The result is less "one agent does everything" than "one harness graduates work." Hermes is the prototyping and memory layer; Claude Code is the detailed execution layer once the workflow earns promotion.
Company brain
The company-brain post matters because it explains what these workflows need to read. The thread splits organizational memory into three layers:
- Factual memory: docs, tickets, CRM entries, artifacts
- Interaction memory: debates, promises, escalations, what people meant
- Action memory: when to move, wait, ask, escalate, or stop
That is a cleaner explanation for why agent workflows so often flatten into search and summarization. Feed the system only artifacts and it retrieves facts. Feed it the interaction layer as well and it can recover why the fact changed.
Hermes' local structure maps onto that idea pretty neatly. The configuration docs expose separate slots for identity, memory, skills, sessions, and scheduled jobs, which is much closer to an operating system folder tree than a chat app sidebar.
Scheduling and curation
The workflow diagram in the marketing-engineer post mentions a background Curator on a seven-day cron that grades the skill library, consolidates skills, and prunes dead ones. That sounded like tweet-poetry until the docs and issues backed it up.
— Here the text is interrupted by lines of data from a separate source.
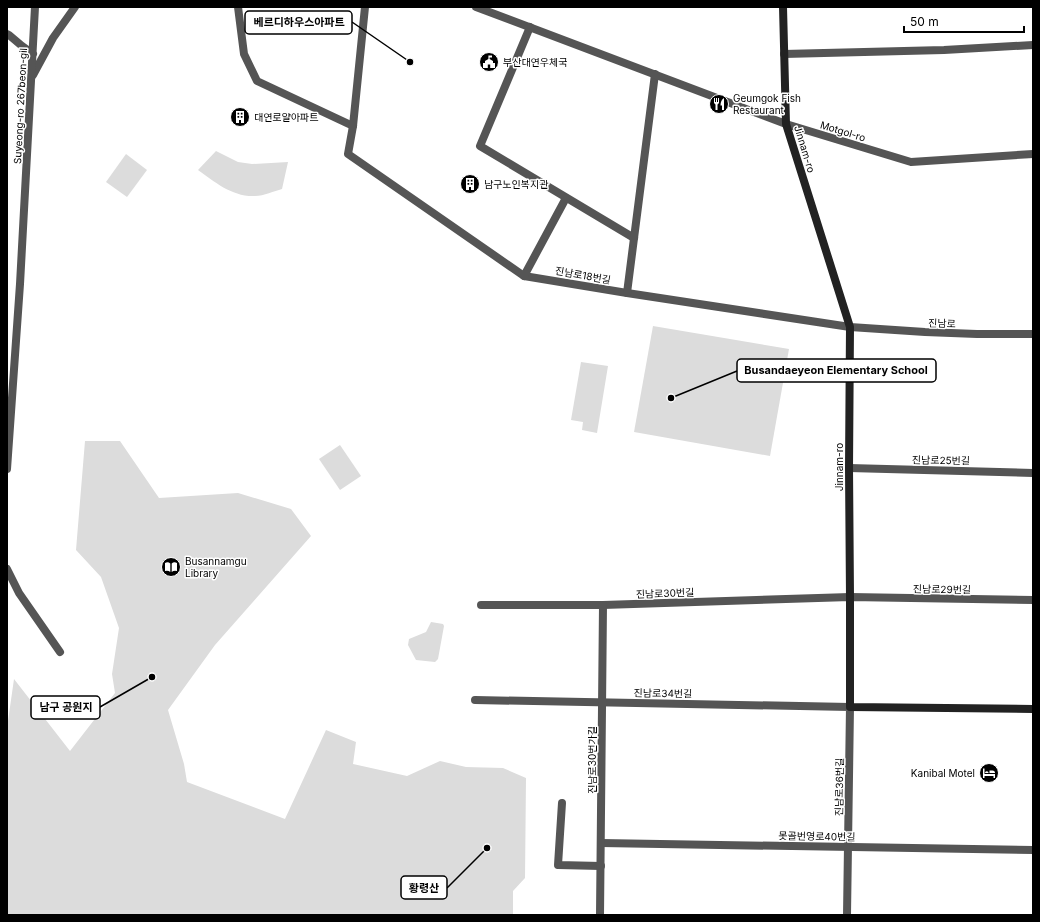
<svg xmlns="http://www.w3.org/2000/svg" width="1040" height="922" font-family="Inter,'Noto Sans KR',sans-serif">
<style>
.green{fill:#dcdcdc}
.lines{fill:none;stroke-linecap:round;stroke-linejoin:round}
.minor{stroke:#555;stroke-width:8}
.tertiary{stroke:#555;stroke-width:8}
.secondary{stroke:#222;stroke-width:8}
.labels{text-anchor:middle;stroke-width:3;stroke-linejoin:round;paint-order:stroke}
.poi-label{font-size:10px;fill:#000;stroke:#fff;text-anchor:start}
.street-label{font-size:10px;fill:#000;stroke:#fff}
.leader{fill:none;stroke:#000;stroke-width:1.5}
.callout-dot{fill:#000;stroke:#fff;stroke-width:1.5}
.callout{fill:#fff;stroke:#000;stroke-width:1.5}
.callout-label{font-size:11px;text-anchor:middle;font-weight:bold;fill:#000}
</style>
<rect width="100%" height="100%" fill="#fff"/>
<!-- green -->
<g class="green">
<path d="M 216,151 L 238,162 L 252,164 L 288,162 L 282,189 C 274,191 264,196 255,196 C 232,197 215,182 198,170 Z"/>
<path d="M 126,154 L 147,170 L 127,197 L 106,182 Z"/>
<path d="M 653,326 L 789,349 L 770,456 L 634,432 Z"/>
<path d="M 581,362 L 608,366 L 597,433 L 582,430 L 583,422 L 571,420 Z"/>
<path d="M 85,441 L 120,441 L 159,498 L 238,493 L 291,509 L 311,536 L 215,645 L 168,710 L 184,764 L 187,782 L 285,819 L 326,730 L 356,742 L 353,764 L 407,776 L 440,761 L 466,767 L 503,768 L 526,778 L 525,878 L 513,891 L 513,915 L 7,915 L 7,728 L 14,679 L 70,751 L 115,693 L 112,674 L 119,628 L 101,577 L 76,550 Z"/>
<path d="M 340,445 L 361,476 L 340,490 L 319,459 Z"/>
<path d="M 431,622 L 443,624 L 444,626 L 438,659 L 435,662 L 416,660 L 408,645 L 409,639 L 426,632 Z"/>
</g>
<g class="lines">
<!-- minor -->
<g class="minor">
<path d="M 238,7 L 244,54 L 257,81 L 353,126"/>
<path d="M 365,7 L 353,126 L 348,154 L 524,276 L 627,293 L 850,327 L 925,332 L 977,334 L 1033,334"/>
<path d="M 530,27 L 480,146 L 634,238"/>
<path d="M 7,34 L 9,35 L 22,46 L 33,54"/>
<path d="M 784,54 L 944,50 L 1033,45"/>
<path d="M 33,75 L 53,38 L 75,7"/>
<path d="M 524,276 L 566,198"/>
<path d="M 627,293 L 655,74"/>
<path d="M 849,468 L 1033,473"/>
<path d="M 7,469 L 20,284 L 35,7"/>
<path d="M 7,569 L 19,593 L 60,652"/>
<path d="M 481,605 L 603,605 L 850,597 L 1033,600"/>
<path d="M 475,700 L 850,707 L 847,915"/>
<path d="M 562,803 L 558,865 L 601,866"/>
<path d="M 601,843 L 1033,850"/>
<path d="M 600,915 L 603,605"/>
</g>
<!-- tertiary -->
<path class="tertiary" d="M 476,7 L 786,124 L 911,162 L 1033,154"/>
<!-- secondary -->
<path class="secondary" d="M 783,7 L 786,124 L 850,327 L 849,468 L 850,597 L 850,707 L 1033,709"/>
</g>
<!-- icons -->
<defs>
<symbol id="civic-disc" viewBox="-11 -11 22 22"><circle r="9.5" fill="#000" stroke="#fff"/><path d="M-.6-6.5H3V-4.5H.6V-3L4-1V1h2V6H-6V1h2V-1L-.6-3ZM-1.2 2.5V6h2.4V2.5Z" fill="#fff"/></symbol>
<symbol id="restaurant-disc" viewBox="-11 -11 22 22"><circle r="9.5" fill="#000" stroke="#fff"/><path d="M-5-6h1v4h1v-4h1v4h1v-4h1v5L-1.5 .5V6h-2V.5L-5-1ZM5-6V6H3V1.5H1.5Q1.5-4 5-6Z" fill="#fff"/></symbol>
<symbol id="building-disc" viewBox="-11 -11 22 22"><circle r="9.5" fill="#000" stroke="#fff"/><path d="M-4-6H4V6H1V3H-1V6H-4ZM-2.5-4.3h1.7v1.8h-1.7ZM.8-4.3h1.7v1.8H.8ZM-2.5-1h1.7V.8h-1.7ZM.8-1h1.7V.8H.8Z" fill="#fff"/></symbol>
<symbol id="library-disc" viewBox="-11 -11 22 22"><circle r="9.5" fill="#000" stroke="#fff"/><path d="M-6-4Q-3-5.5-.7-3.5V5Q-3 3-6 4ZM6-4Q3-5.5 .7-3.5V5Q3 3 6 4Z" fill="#fff"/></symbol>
<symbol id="hotel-disc" viewBox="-11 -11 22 22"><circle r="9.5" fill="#000" stroke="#fff"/><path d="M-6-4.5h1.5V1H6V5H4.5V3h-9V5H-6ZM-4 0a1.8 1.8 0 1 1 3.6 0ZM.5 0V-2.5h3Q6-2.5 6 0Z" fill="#fff"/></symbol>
</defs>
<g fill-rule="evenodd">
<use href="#civic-disc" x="478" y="51" width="22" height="22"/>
<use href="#restaurant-disc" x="708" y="93" width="22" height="22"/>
<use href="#building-disc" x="229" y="106" width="22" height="22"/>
<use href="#building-disc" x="459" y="173" width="22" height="22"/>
<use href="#library-disc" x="160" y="556" width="22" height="22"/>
<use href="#hotel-disc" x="978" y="762" width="22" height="22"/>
</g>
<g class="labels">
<!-- poi labels -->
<g class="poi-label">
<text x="503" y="66">부산대연우체국</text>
<text x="733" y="102">Geumgok Fish<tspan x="733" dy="12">Restaurant</tspan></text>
<text x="254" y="121">대연로얄아파트</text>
<text x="484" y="188">남구노인복지관</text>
<text x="185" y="565">Busannamgu<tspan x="185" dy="12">Library</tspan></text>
<text x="975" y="777" text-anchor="end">Kanibal Motel</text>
</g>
<!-- street labels -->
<g class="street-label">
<text transform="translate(20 106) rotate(-87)" y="4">Suyeong-ro 267beon-gil</text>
<text transform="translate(843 131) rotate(17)" y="4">Motgol-ro</text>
<text transform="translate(805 149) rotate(73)" y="4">Jinnam-ro</text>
<text transform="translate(583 275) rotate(10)" y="4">진남로18번길</text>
<text transform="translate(942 323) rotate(2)" y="4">진남로</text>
<text transform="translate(941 460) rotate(1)" y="4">진남로25번길</text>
<text transform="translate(839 467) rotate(-90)" y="4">Jinnam-ro</text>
<text transform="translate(942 589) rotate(1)" y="4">진남로29번길</text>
<text transform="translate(665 593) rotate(-2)" y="4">진남로30번길</text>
<text transform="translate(663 693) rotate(1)" y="4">진남로34번길</text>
<text transform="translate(592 760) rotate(-90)" y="4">진남로30번가길</text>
<text transform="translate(839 787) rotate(-89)" y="4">진남로36번길</text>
<text transform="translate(817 836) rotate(1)" y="4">못골번영로40번길</text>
</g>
</g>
<!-- callouts -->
<path class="leader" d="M410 62L352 22M671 398L737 371M152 677L100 707M487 848L447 888"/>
<g class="callout-dot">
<circle cx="410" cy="62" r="4"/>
<circle cx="671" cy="398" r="4"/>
<circle cx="152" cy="677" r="4"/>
<circle cx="487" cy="848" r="4"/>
</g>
<g class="callout">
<rect x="245" y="11" width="107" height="23" rx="4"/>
<rect x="737" y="359" width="199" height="23" rx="4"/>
<rect x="31" y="696" width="69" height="23" rx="4"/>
<rect x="401" y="876" width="46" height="23" rx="4"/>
</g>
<g class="callout-label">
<text x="299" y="26">베르디하우스아파트</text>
<text x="836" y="374">Busandaeyeon Elementary School</text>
<text x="66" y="711">남구 공원지</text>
<text x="424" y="892">황령산</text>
</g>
<!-- border -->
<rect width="1040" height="922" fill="none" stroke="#000000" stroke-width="16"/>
<!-- scale -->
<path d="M904 26v6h120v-6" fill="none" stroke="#000000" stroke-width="2"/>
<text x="910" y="26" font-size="12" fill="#000000" stroke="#ffffff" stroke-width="3" paint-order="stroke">50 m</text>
</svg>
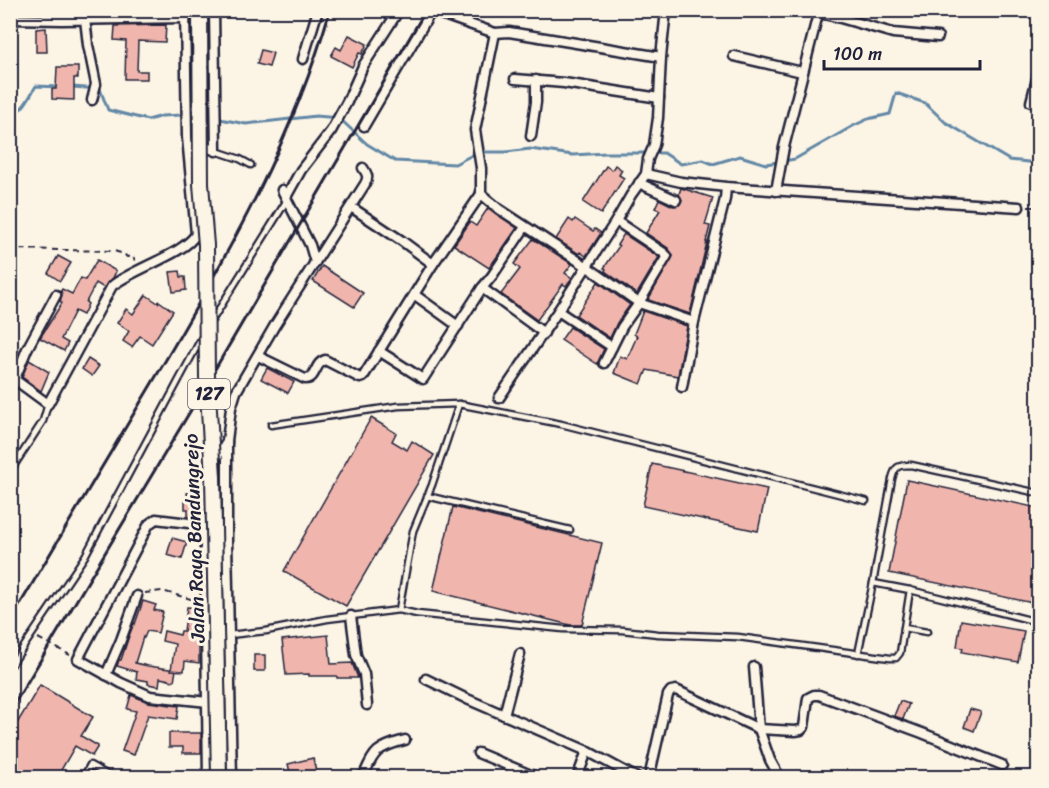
<svg xmlns="http://www.w3.org/2000/svg" width="1049" height="788" font-family="Sriracha,sans-serif">
<rect width="100%" height="100%" fill="#fcf5e5"/>
<filter id="ink" filterUnits="userSpaceOnUse"><feTurbulence type="fractalNoise" baseFrequency=".0167" numOctaves="2"/><feDisplacementMap in="SourceGraphic" scale="12" xChannelSelector="R" yChannelSelector="G"/><feConvolveMatrix kernelMatrix="1 2 1 2 8 2 1 2 1" color-interpolation-filters="sRGB"/></filter>
<g filter="url(#ink)">
<g fill="none" stroke-linecap="round" stroke-linejoin="round">
<g stroke="#6287a6" stroke-width="3">
<polyline points="72,87 100,89 108,110 148,120 162,116 182,115"/>
<path d="M10,115C24,111 29,97 36,86L59,87"/>
<polyline points="220,119 246,124 316,116 339,118 367,144 395,161 455,164 478,152 506,152 530,149 573,155 606,153 664,153 681,164 703,160 713,164 740,156 766,164 795,159 853,126 868,119 890,114 896,93 925,103 945,122 1009,160 1038,163"/>
</g>
</g>
<g fill="#f0b6ad" stroke="#22223b" stroke-width="1.5">
<polygon points="166,25 165,42 138,41 137,71 147,71 147,79 125,79 126,41 114,40 115,26"/>
<polygon points="46,28 47,52 36,52 36,29"/>
<polygon points="349,35 367,44 362,54 359,53 352,67 331,56 336,47 341,50"/>
<polygon points="261,50 273,53 269,67 257,64"/>
<polygon points="57,67 78,67 78,78 74,78 74,100 52,99 52,89 56,89"/>
<polygon points="615,165 622,170 619,175 624,178 601,214 583,202 606,166 612,170"/>
<polygon points="681,188 713,198 705,225 710,226 706,242 707,242 690,314 648,300 673,256 668,248 646,233 660,210 655,208 659,199 673,206 679,205 682,200 679,194"/>
<polygon points="488,208 517,228 489,268 454,245 470,222 476,226"/>
<polygon points="569,219 573,222 575,219 593,231 595,229 601,233 586,256 580,252 579,254 556,239"/>
<polygon points="624,234 659,257 637,294 605,271 606,269 604,268 619,246 617,245"/>
<polygon points="533,239 572,264 565,273 572,278 566,286 563,284 537,320 501,294 520,269 514,264"/>
<polygon points="58,256 71,263 60,281 48,273"/>
<polygon points="97,260 116,271 113,278 107,283 104,288 96,283 86,302 88,304 83,315 75,311 61,339 68,343 64,351 40,338 62,303 60,301 62,295 61,291 62,289 72,294 81,278 85,280"/>
<polygon points="322,266 363,293 354,307 313,281"/>
<polygon points="180,271 181,277 185,277 186,290 173,292 170,272"/>
<polygon points="598,282 630,305 617,323 610,338 576,315"/>
<polygon points="146,295 158,303 159,301 173,311 152,344 140,336 132,347 123,341 129,331 117,323 126,309 133,314"/>
<polygon points="643,311 687,326 678,376 647,370 641,384 614,373 620,356 627,359 637,336 634,334"/>
<polygon points="570,327 604,349 597,364 561,340"/>
<polygon points="88,359 99,366 92,376 82,369"/>
<polygon points="29,360 49,372 41,391 22,377"/>
<polygon points="267,368 294,382 288,393 261,379"/>
<polygon points="371,418 396,433 392,441 407,450 412,441 434,455 346,606 284,571"/>
<polygon points="652,464 767,489 758,531 643,506"/>
<polygon points="907,480 1038,508 1038,604 889,573"/>
<polygon points="196,492 195,517 188,517 188,509 185,509 185,499 188,499 187,493"/>
<polygon points="453,507 602,543 582,625 570,625 433,591"/>
<polygon points="172,538 187,542 182,559 167,555"/>
<polygon points="143,601 156,605 154,610 163,612 158,633 147,631 144,638 143,637 135,663 148,666 176,670 174,681 160,678 159,686 148,684 148,681 136,679 137,672 117,666 119,660 121,660 129,636 134,623 135,624"/>
<polygon points="187,607 199,608 199,663 185,661 184,671 171,670 175,644 162,641 164,631 180,635 181,631 184,631"/>
<polygon points="961,620 1024,631 1018,662 962,652 963,648 957,647"/>
<polygon points="328,635 331,664 352,663 358,678 337,678 337,676 309,676 309,674 286,675 282,640"/>
<rect x="254" y="655" width="11" height="16"/>
<polygon points="40,685 93,717 81,736 98,746 92,756 75,746 57,777 10,777 10,735"/>
<polygon points="131,695 148,702 179,706 177,719 148,715 134,755 122,751 136,711 127,709"/>
<polygon points="900,701 909,704 903,719 894,716"/>
<polygon points="970,709 981,712 974,731 964,727"/>
<polygon points="169,733 201,733 201,753 183,753 183,747 169,747"/>
<polygon points="313,758 317,776 310,777 291,777 288,764"/>
</g>
<g fill="none" stroke-linecap="round" stroke-linejoin="round">
<defs>
<g id="lane">
<polyline points="216,151 240,159 251,165"/>
<polyline points="211,322 287,200"/>
<polyline points="459,404 561,424 866,501"/>
<polyline points="271,425 398,406 459,404 432,485 413,531 399,610"/>
<polyline points="10,472 43,421 48,404"/>
<polyline points="427,496 570,530"/>
<polyline points="910,590 1038,622"/>
<polyline points="904,628 927,632"/>
<polyline points="229,635 266,631 327,619 399,610 417,614 563,629 622,630 658,634 738,637 890,658 896,658 900,653 910,590 873,583"/>
<path d="M858,654L873,583L892,479C895,466 898,465 911,465L1038,493"/>
<polyline points="10,667 85,556 203,335"/>
<polyline points="83,778 90,765 113,778"/>
</g>
<g id="street">
<polyline points="805,10 837,17 893,33 938,37"/>
<polyline points="432,11 495,33 509,32 661,57"/>
<polyline points="10,19 62,20 186,18"/>
<polyline points="85,19 88,45 96,84 92,100"/>
<polyline points="734,56 802,72"/>
<polyline points="303,59 318,10"/>
<polyline points="515,79 564,83 659,98"/>
<polyline points="1031,102 1038,75"/>
<polyline points="364,126 432,10"/>
<polyline points="531,136 536,102 536,80"/>
<polyline points="200,144 216,151 214,10"/>
<polyline points="646,174 681,182 726,187 1019,207"/>
<polyline points="639,183 676,200"/>
<polyline points="282,190 310,245 315,262"/>
<polyline points="776,191 784,147 818,14"/>
<polyline points="481,194 499,209 586,266 639,303 694,322"/>
<polyline points="286,197 301,170 331,131 347,102 363,66 399,10"/>
<polyline points="351,207 402,241 433,264"/>
<polyline points="482,288 544,333"/>
<polyline points="415,295 458,326"/>
<polyline points="558,311 612,347"/>
<polyline points="379,351 423,379 482,288 492,276 525,227"/>
<path d="M258,356L305,379C317,379 314,363 325,360L360,378L363,377L433,264L481,194V168L475,130L495,33"/>
<polyline points="604,363 622,327 639,303 667,256 664,253 616,221"/>
<path d="M10,381L18,382L48,404L112,286C132,269 185,254 196,234L187,137L185,10"/>
<polyline points="14,381 27,349 56,295"/>
<polyline points="682,387 694,322 725,199 726,187"/>
<polyline points="499,398 558,311 616,221 631,195 646,174 648,159 654,145 658,118 661,57 666,10"/>
<polyline points="205,525 156,519 149,524 78,659 121,683 150,696 208,702"/>
<polyline points="351,616 356,655 364,674 367,705"/>
<polyline points="754,667 759,729 770,760 780,778"/>
<polyline points="106,675 121,640 137,596"/>
<polyline points="426,679 467,699 587,751 637,778"/>
<polyline points="504,715 520,654"/>
<polyline points="478,753 538,778"/>
<polyline points="208,778 204,477 227,442"/>
<path d="M232,778L227,541V441L231,408L236,392L275,325L365,184C369,177 367,174 363,168"/>
<path d="M363,778C373,751 378,747 405,740"/>
<polyline points="577,778 587,751"/>
<polyline points="649,778 668,695 671,691 676,690 759,729 795,731 801,730 804,727 808,698 814,695 819,695 922,733 1002,765"/>
</g>
</defs>
<use href="#lane" stroke="#22223b" stroke-width="9"/>
<use href="#street" stroke="#22223b" stroke-width="13"/>
<g stroke="#22223b" stroke-width="2" stroke-dasharray="6 4.5" stroke-linecap="butt">
<polyline points="1028,207 1038,207"/>
<polyline points="10,249 114,251 124,254 127,257 133,256 135,261"/>
<polyline points="145,593 162,591 198,601"/>
<polyline points="38,638 70,655"/>
</g>
<use href="#lane" stroke="#fcf5e5" stroke-width="4.5"/>
<use href="#street" stroke="#fcf5e5" stroke-width="8"/>
<g stroke="#22223b" stroke-width="3">
<path d="M10,621C62,535 113,449 164,363C231,249 293,139 330,10"/>
<polyline points="10,711 194,405 426,10"/>
</g>
<defs>
<polyline id="primary-bridge" points="200,10 201,184 206,245 207,377 213,477 219,778"/>
</defs>
<use href="#primary-bridge" stroke="#22223b" stroke-width="18" stroke-linecap="butt"/>
<use href="#primary-bridge" stroke="#fcf5e5" stroke-width="14"/>
</g>
</g>
<g text-anchor="middle" stroke-width="6" stroke-linejoin="round" paint-order="stroke">
<rect fill="#fcf5e5" stroke="#63616e" stroke-width="1.5" x="188" y="379" width="42" height="30" rx="4.5"/>
<g font-size="18" font-weight="bold" fill="#22223b">
<text x="209" y="400">127</text>
</g>
<g font-size="20" fill="#22223b" stroke="#fcf5e5">
<text transform="translate(194 538) rotate(-92)" y="7">Jalan Raya Bandungrejo</text>
</g>
</g>
<rect width="1049" height="788" fill="none" stroke="#fcf5e5" stroke-width="36"/>
<rect x="18" y="18" width="1013" height="752" fill="none" stroke="#22223b" stroke-width="2" filter="url(#ink)"/>
<path d="M824 60v9h156v-9" fill="none" stroke="#22223b" stroke-width="3"/>
<text x="833" y="60" font-size="18" fill="#22223b" stroke="#fcf5e5" stroke-width="4.5" paint-order="stroke">100 m</text>
</svg>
The Curator RFC says the background task reviews agent-created skills only, tracks usage, marks skills stale after 30 idle days, archives them after 90 idle days, and can spawn a forked auxiliary agent to consolidate overlaps and patch drift. A later feature request says Hermes already stores per-skill usage in SQLite and is adding CLI commands so users can inspect which skills are healthy, stale, or archive-worthy.
That makes the SEO blueprint's last box, the knowledge graph and learning loop, feel less like a one-off diagram and more like the product's default posture. Skills are supposed to accumulate, get reviewed, and survive long enough to become infrastructure.
OpenClaw comparison
The comparison that keeps surfacing in the evidence is Hermes versus OpenClaw. Peter Yang's post pulled hundreds of replies by asking for honest differences, and a later post said he was writing up hands-on experience with both.
The clearest outside answer came from PocketClaw's 2026 decision tree, which says Hermes is the easier starting point for new deployments, while OpenClaw 2026.4+ makes more sense if a team already has an install base or plugin familiarity. That lines up with Holmberg's workflow, which treats Hermes and OpenClaw as interchangeable prototyping layers at step one, then reserves Claude Code for the tighter execution pass later on.